California AG asks for review of Neasham reversal

The California Attorney General office has requested the state’s Supreme Court review the Appellate Court’s decision overturning the conviction of Glenn Neasham on theft from an elder. The petition was filed earlier this month.

In October, the Court of Appeal of the State of California, First Appellate District, Division Three, reversed the verdict handed down in October 2011 in Lake County, Calif. The controversial case revolved around Neasham’s sale of an annuity to then 83-year-old Fran Schuber, who was later found to be suffering from dementia. Neasham has maintained that at the time of the sale, Schuber exhibited no signs of cognitive impairment.

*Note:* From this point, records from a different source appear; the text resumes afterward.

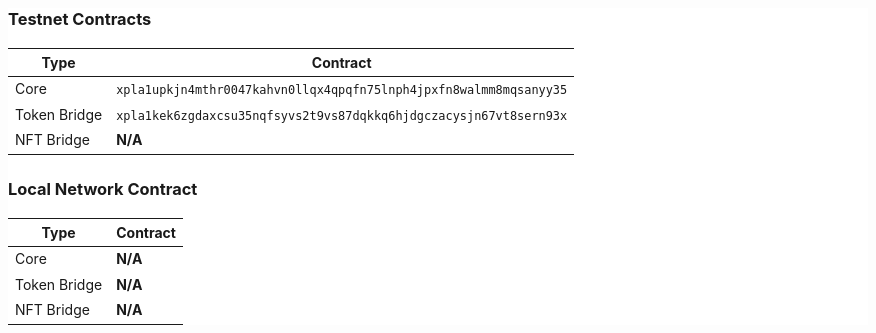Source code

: ### Testnet Contracts

|Type|Contract|
|----|--------|
|Core|`xpla1upkjn4mthr0047kahvn0llqx4qpqfn75lnph4jpxfn8walmm8mqsanyy35`|
|Token Bridge|`xpla1kek6zgdaxcsu35nqfsyvs2t9vs87dqkkq6hjdgczacysjn67vt8sern93x`|
|NFT Bridge|**N/A**|

### Local Network Contract

|Type|Contract|
|----|--------|
|Core|**N/A**|
|Token Bridge|**N/A**|
|NFT Bridge|**N/A**|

In that brief, jurists wrote that “although there was conflicting evidence as to the elder’s ability to understand the nature of the transaction, there was no evidence that defendant [Neasham] appropriated the elder’s funds to his own use or to the benefit of anyone other than the elder herself, nor was there evidence that the defendant made any misrepresentations or used any artifice in connection with the sale.”

Further, the court ruled that the instructions given to the jury were incorrect in that the panel was told it had only to find “the purchase of the annuity deprived the elder of a major portion of the value or enjoyment of her property, eliminating the necessity of proving that defendant had any such intention.”

In the petition, Deputy Attorney General Hanna Chung asks that the Supreme Court review two points central to the Appellate Court decision to reverse the conviction: what constitutes a “taking” of property and the instructions given to the jury.

On the first point, the AG petition argues that taking someone’s property and then giving them equal value for that property in no way implies it was not an act of theft. “Under the Court of Appeal’s broad holding a person is insulated from theft or theft-based charges (e.g., burglary or robbery) as long as the person gave (or left) property of equivalent value. That decision significantly deviates from California’s law against theft,” wrote Chung.

In regards to instructions given to the jury, the deputy AG pointed to the statement in which jurors were told: “When the defendant took the property he intended to deprive the owner of it permanently or removed it from the owner’s possession for so extended a period of time that the owner would be deprived of a major portion of its value or enjoyment of the property.”

The petition states that the word “removed” should have read “to remove.”

The Appellate Court ruled that the “omission of an essential element of an offense from the court’s instructions is an error of constitutional significance since the defendant is entitled to a jury’s finding that all elements have been proved beyond a reasonable doubt.”

The AG petition, in essence, argues that the omission was not of that magnitude. The appeal ruling “leaves no place for an assessment of whether the instructions as a whole elsewhere supply what was omitted at that point,” wrote Chung.

Joseph Axelrad, attorney for Neasham, declined to comment on the latest action in the case.